== PROVIDED DATA ==

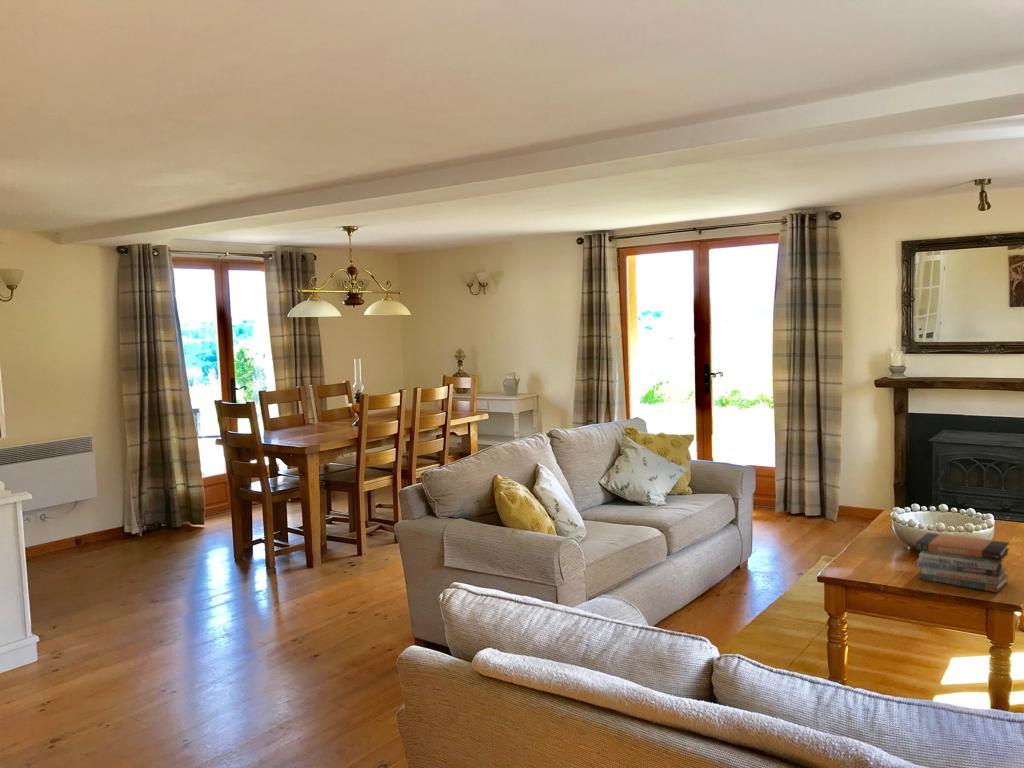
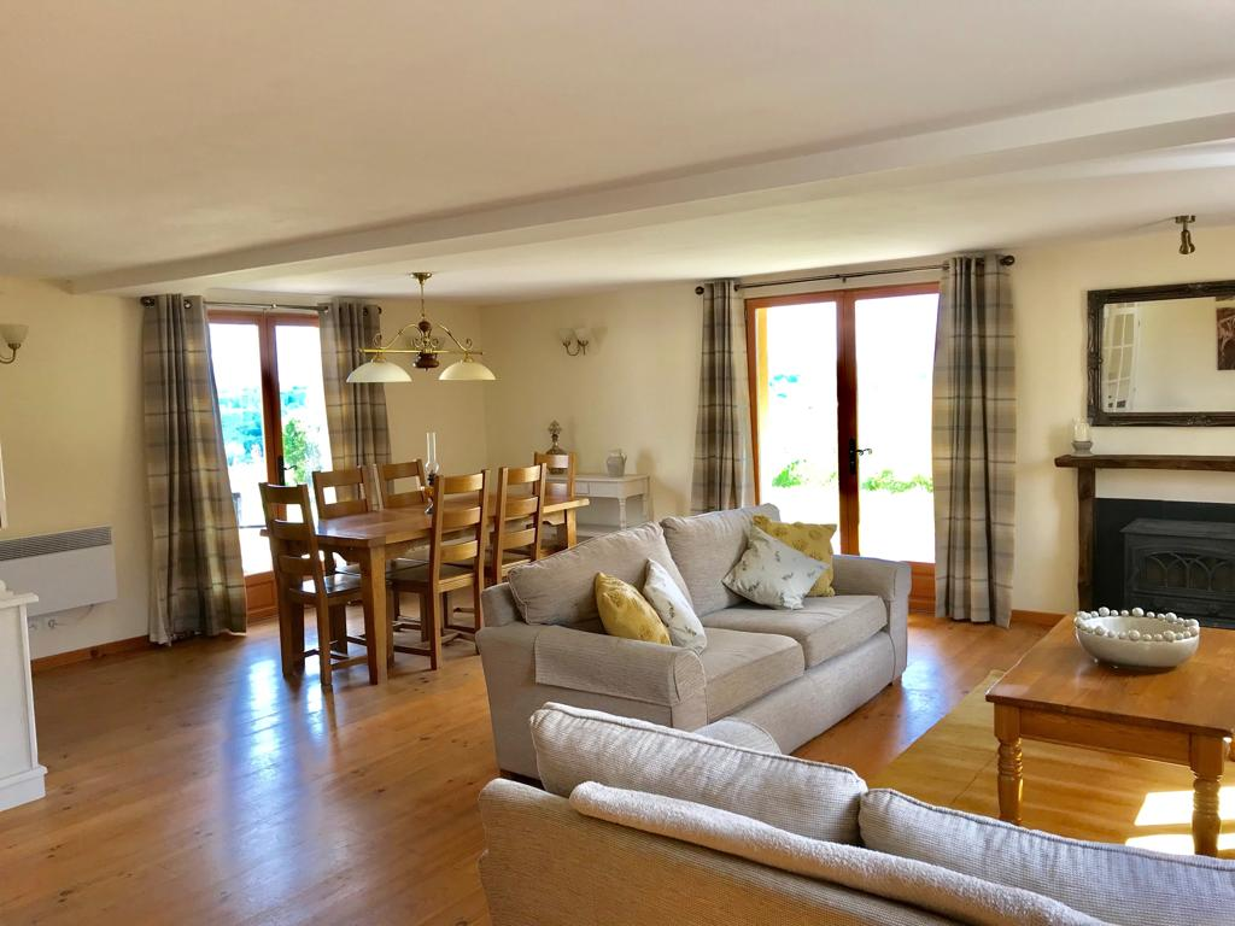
- book stack [915,532,1010,593]
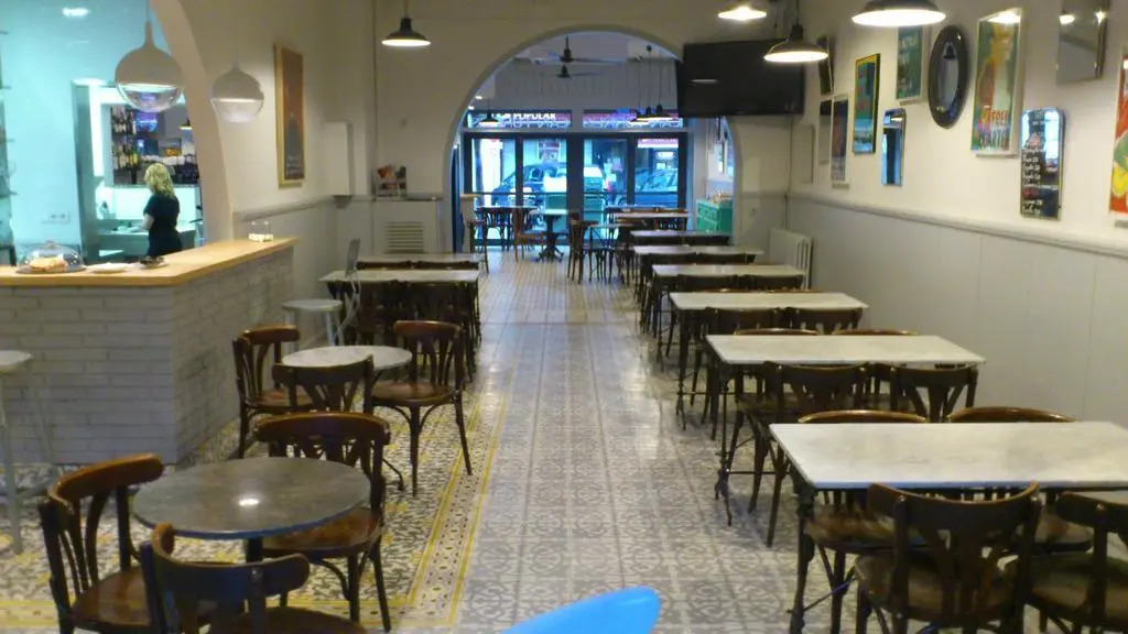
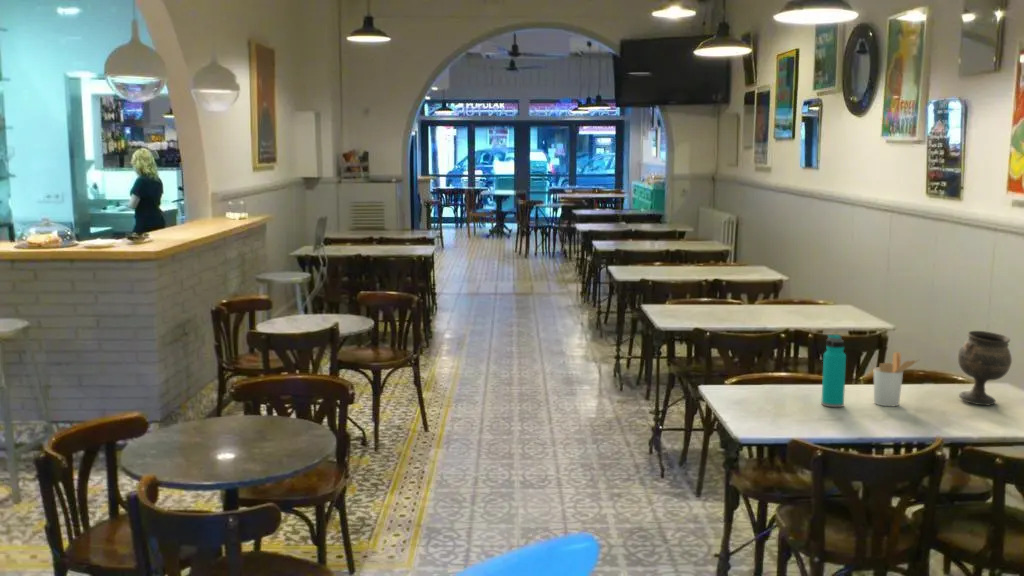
+ water bottle [820,333,847,408]
+ goblet [957,330,1013,406]
+ utensil holder [873,351,920,407]
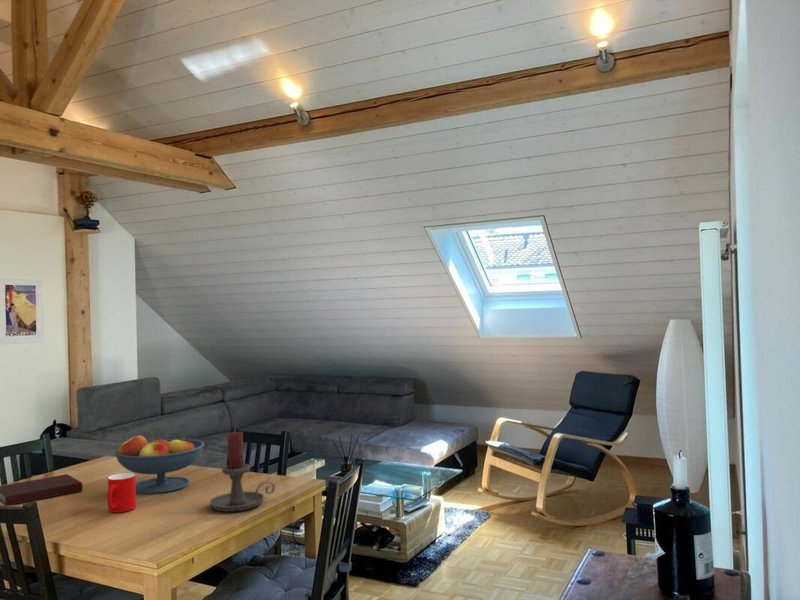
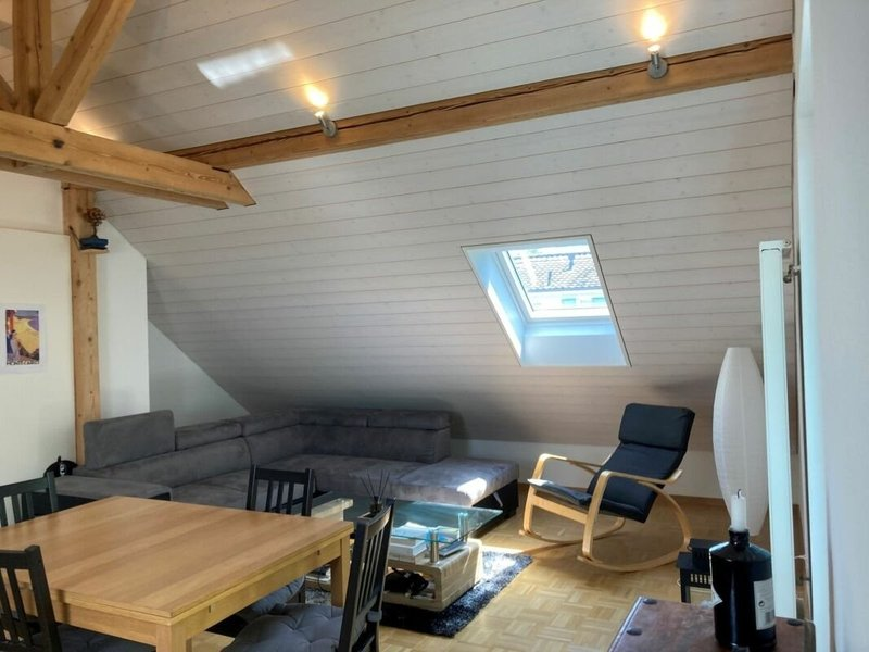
- fruit bowl [114,434,206,494]
- candle holder [209,430,276,513]
- cup [106,472,137,513]
- notebook [0,473,84,507]
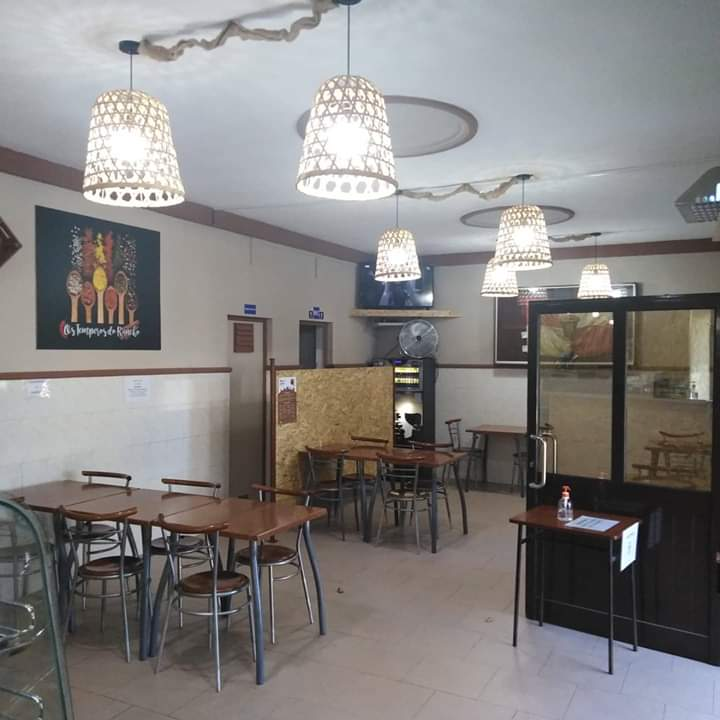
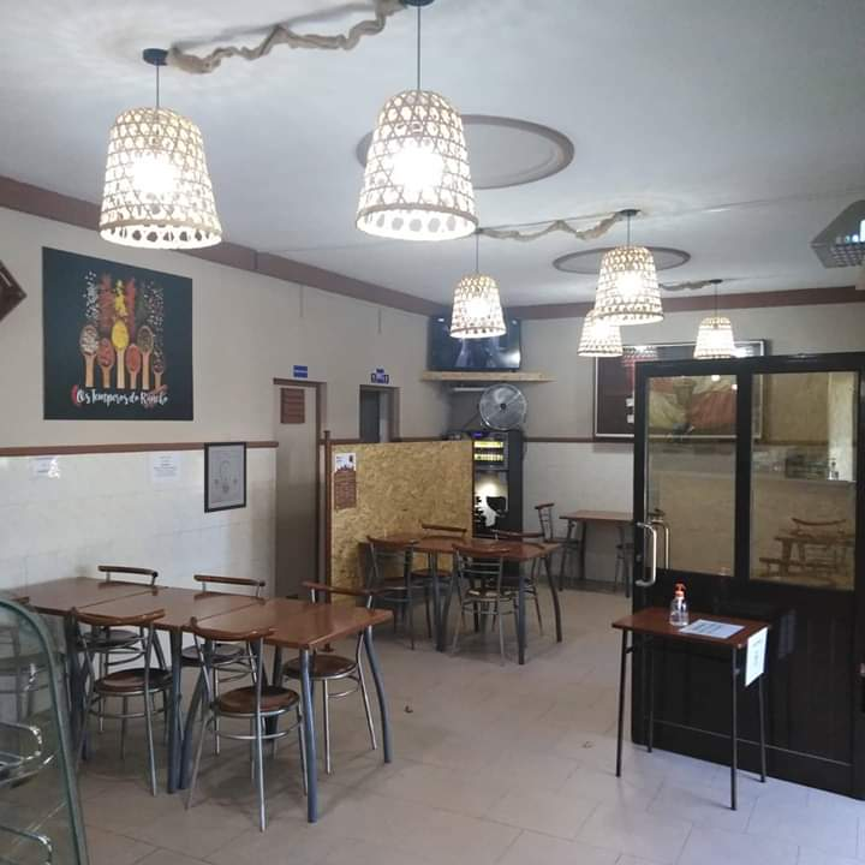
+ wall art [203,441,247,514]
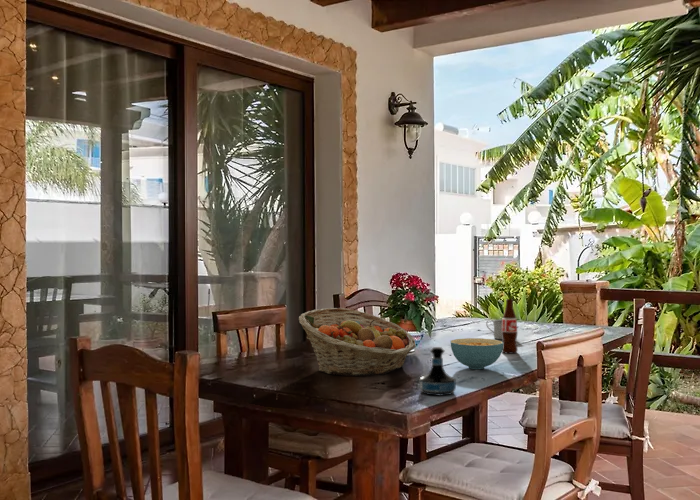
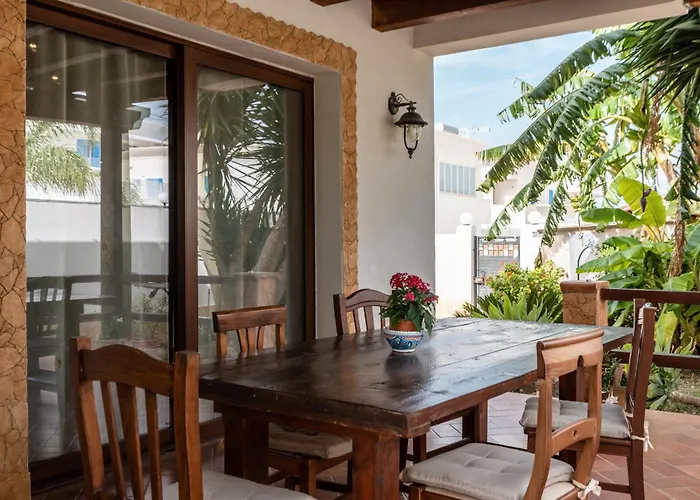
- fruit basket [298,307,416,377]
- mug [485,319,503,340]
- tequila bottle [418,346,457,396]
- bottle [501,298,519,355]
- cereal bowl [449,337,503,370]
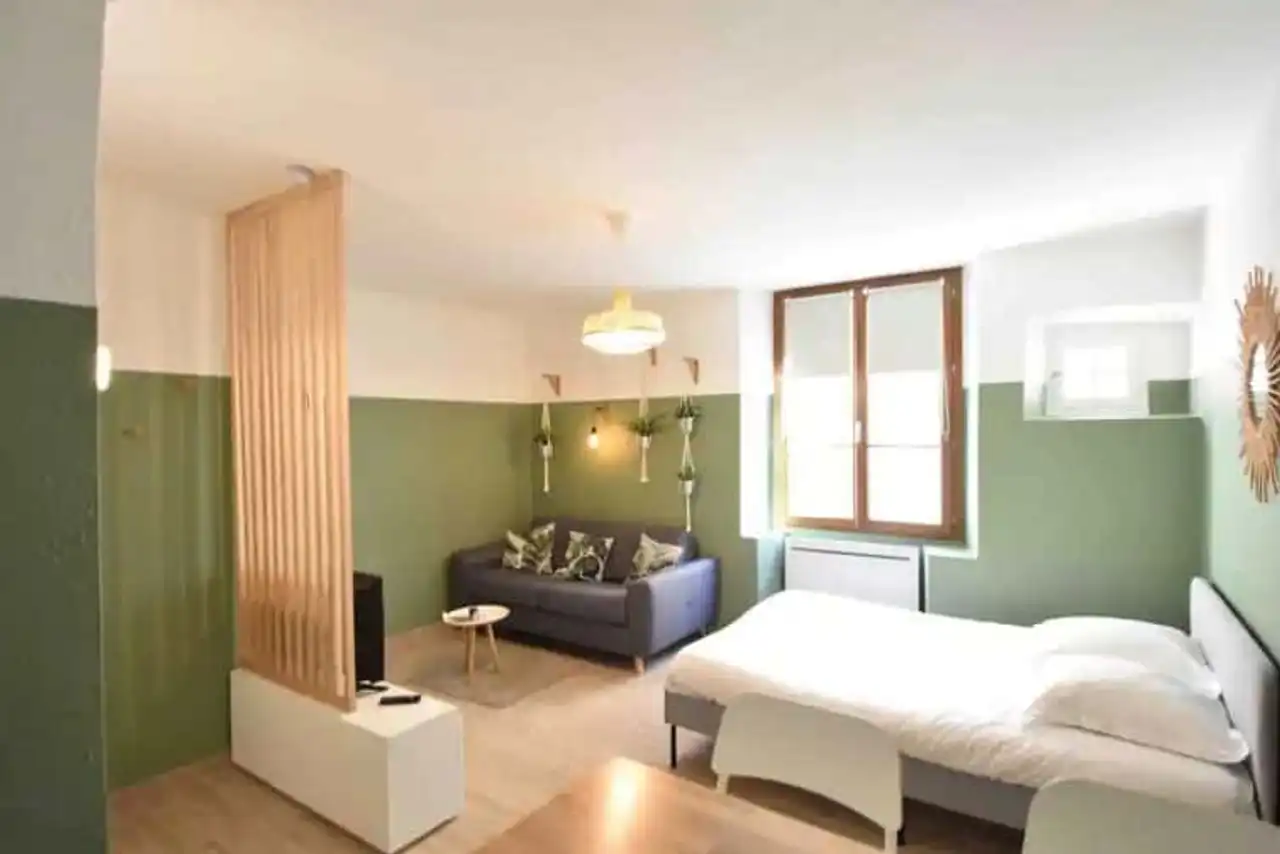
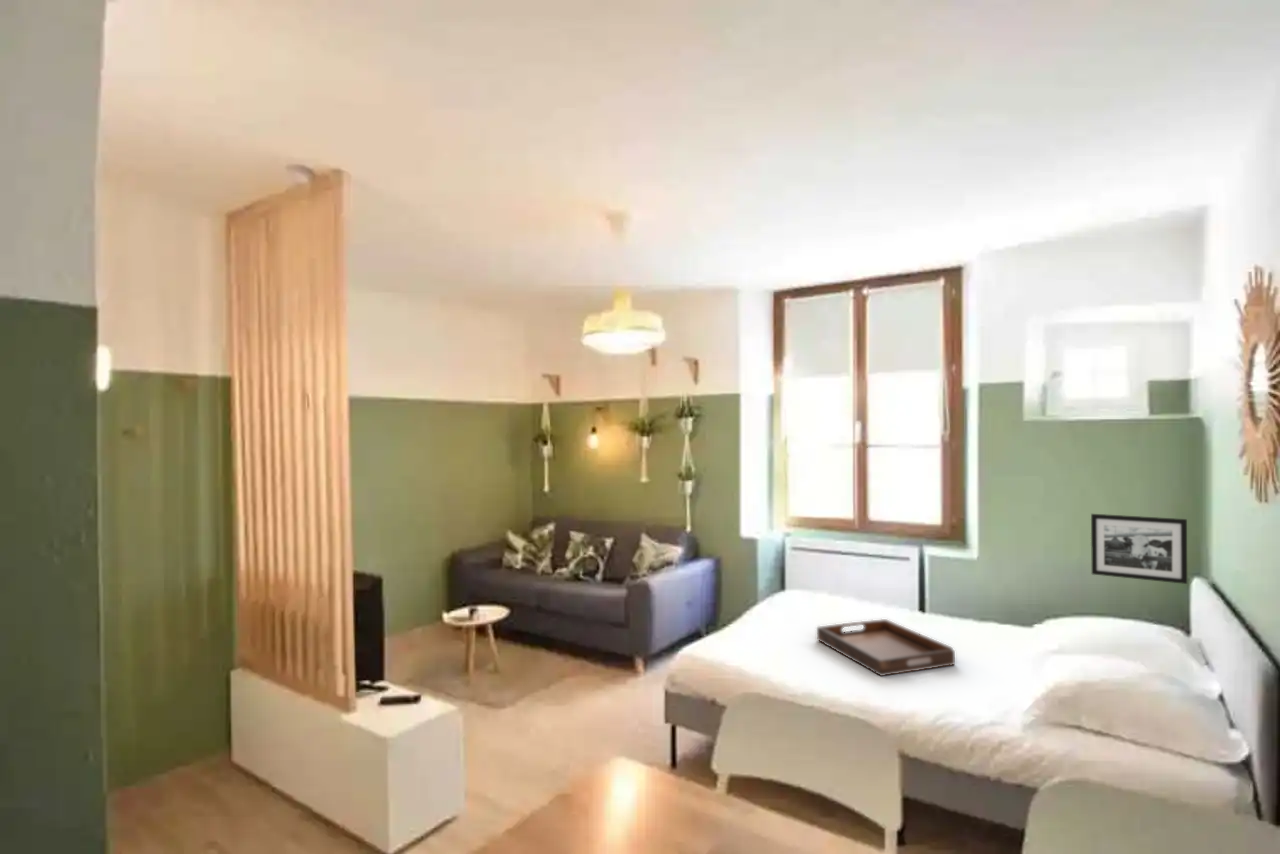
+ picture frame [1090,513,1188,585]
+ serving tray [816,618,956,677]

===

WHAT IS EXPECTED:
Reply with nothing but the number of lines in the entries above that hold the string "bowl".

TASK SOLUTION:
2